Adkins said Miles is a highly trained service dog and has been for about three years.
Miles was trained the Paul Oliver Foundation, a Memphis-based nonprofit that selectively interviews and trains dogs to become service animals for veterans in need.
Adkins said almost everyone is friendly, understanding and accepting of his service dog, so he was shocked to learn he was not allowed to fly with him on a recent family vacation.
“I was beside myself with the treatment we received at the ticket counter,” Adkins said.
This summer, Adkins booked a family trip from Memphis to Orlando on Allegiant Airlines. He told WHBQ that it was his first vacation since his 2013 deployment.
But according to Adkins, while Allegiant Airlines said online that they accept service animals, he said he was not provided with the fine print about their ban on pit bull breeds until after he paid for his ticket.
“I made several requests but was never given that opportunity to speak with someone on the phone. They just said this is the way it is,” Adkins said.
WHBQ reviewed more than two dozen email exchanges between Adkins, Allegiant customer service representatives and Allegiant Air Carrier Access Act compliance managers.
In an original email, an Allegiance employee told Adkins: “Effective for all travel dates after Dec. 10, 2018, Allegiant will not permit passengers traveling with pit bull-type breeds.”

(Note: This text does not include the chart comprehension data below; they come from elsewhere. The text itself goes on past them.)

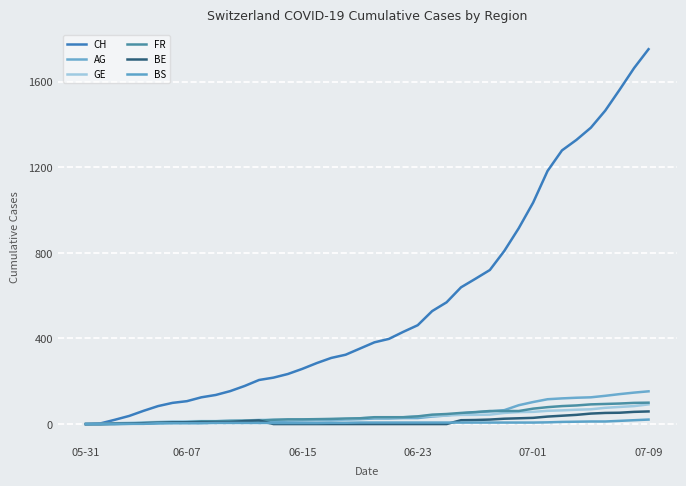

How many lines are shown in the chart?

6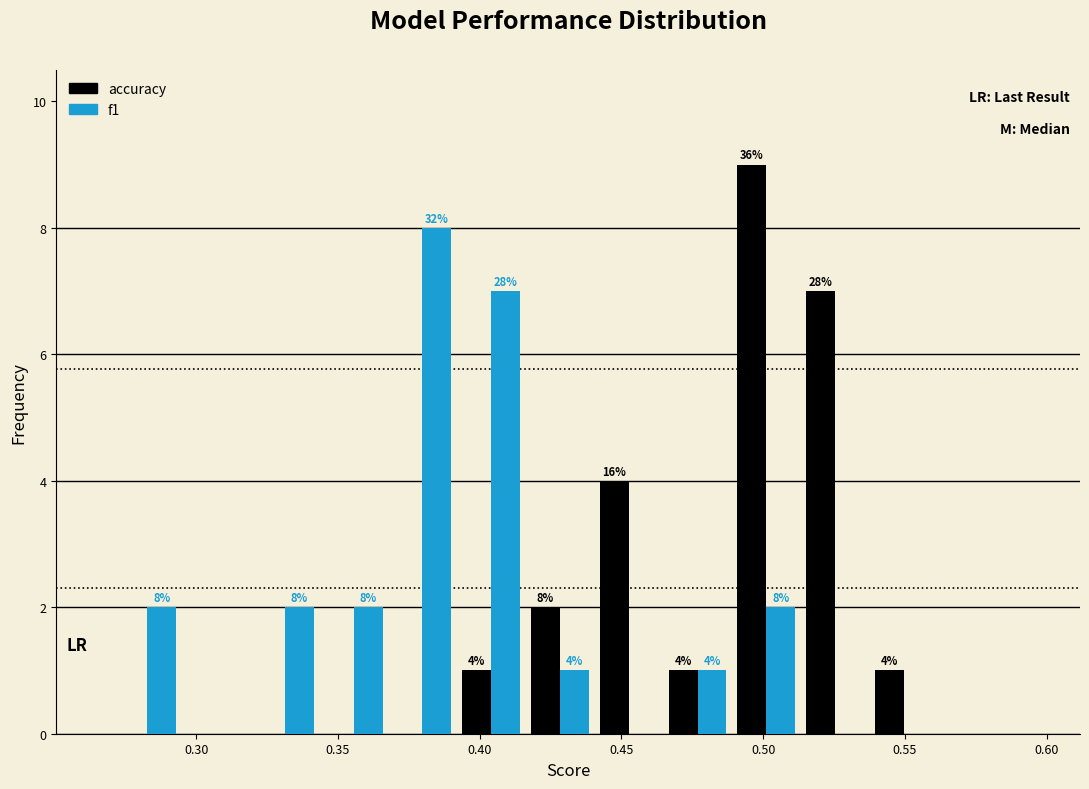

In the f1 series, which range on the x-axis has the tallest bar?

0.370 to 0.390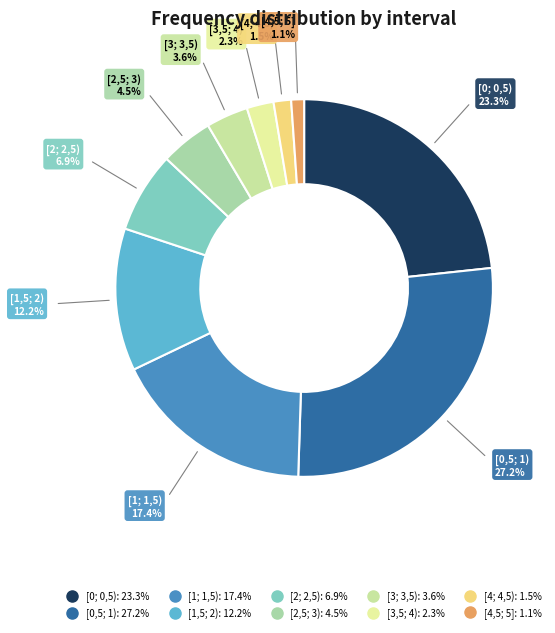

Does any single category account for the majority?

No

That employee continued to say no exceptions would be made for Adkins.
Allegiant offered a cancellation and full refund for his ticket, but Adkins said he chose to fly anyway since he had his family with him. Even so, he told WHBQ that it was an unsettling experience.
“It’s real devastating. I try to make the comparison of a diabetic. He’s my syringe. Would you take that away from a diabetic?” Adkins said.
An Allegiant Airlines spokesperson released the following statement to WHBQ:
“Mr. Adkins was informed of our policy well in advance of his flight. When he raised objections to our policy, we offered him a full refund, but he chose to fly with us without his dog.
"The goal of our policy is to ensure that animals, passengers and crew feel safe during flight. Unfortunately – like other carriers who have adopted similar policies before us – we’ve had feedback from customers with concerns about pit bull types of breeds, especially in close quarters during a long flight. We know a lot of this is about perception, but please understand we need to be sensitive to the concerns of all our passengers to whatever degree possible.”
Adkins said he wants to see the airline become more understanding and that he wants to see a policy change. WHBQ discovered that he may be in luck.
The U.S. Department of Transportation recently released a ‘final statement’ regarding service dogs and airlines in hopes of clearing confusion for service dog owners, airline employees, and advocates alike.
A DOT spokesperson said the existing service animal regulation generally requires airlines to carry dogs as a species – and the regulation does not have an exception for any specific breed. They went onto explain that “airlines have not presented evidence that any particular breed is inherently more dangerous than others.”
The full release can be found here.
On Thursday, an Allegiant Airlines spokesperson told WHBQ: “As for the DOT guidance you referenced, that was recently issued, and we are in the process of reviewing it.”